You’ll have it again. And anyway, look what you do have.
She hugged little Jason to her chest and pulled the soft blanket around him. For a moment he looked up at her with his grey and stormy eyes. Then, he sucked harder on his Binky and gave up, his eyes closing as he snuggled against his Mommy’s warmth.
Totally worth it. Besides, life is getting more and more normal every day.
She had everything she needed in the world right here in this house. She wondered if she would ever know the truth of what happened to her husband in Africa. He sure as hell wasn’t talking now was he?

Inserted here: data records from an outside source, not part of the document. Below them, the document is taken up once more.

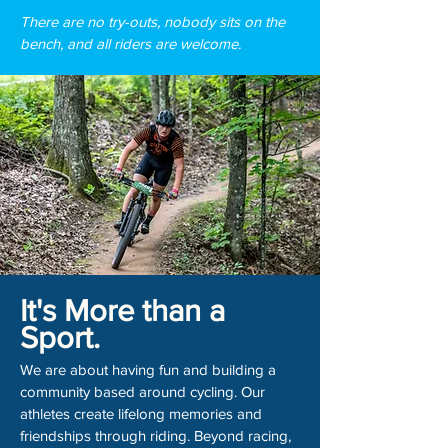
There are no try-outs, nobody sits on the
bench, and all riders are welcome.
It's More than a
Sport.
We are about having fun and building a
community based around cycling. Our
athletes create lifelong memories and
friendships through riding. Beyond racing,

Her thoughts were interrupted by the bang of the front door and heavy footsteps in the house. Then, she heard the screen door creak open.
“Hey, Reed,” she loud-whispered over her shoulder.
“Hey, sis,” he said back softly and kissed her on the back of the head before settling into the chair beside her, two beers now evident in his hands. He twisted the top off one and set it on the rail in front of her and then opened the other and took a long swig. “How’s everything in the Morvant household?”
She smiled a genuine smile. “Better all the time,” she said and reached for the beer slowly, careful not to jostle her now sleeping son. “You look great,” she added.
“Only member of Viper Team to escape without a scratch – well, me and Lash, but he’s not really a mortal as you know.”
She held the bottle up, and Reed clicked his bottle against hers.
“To Ben,” he said.
She smiled agreement. “To Ben,” she said and took a long swig.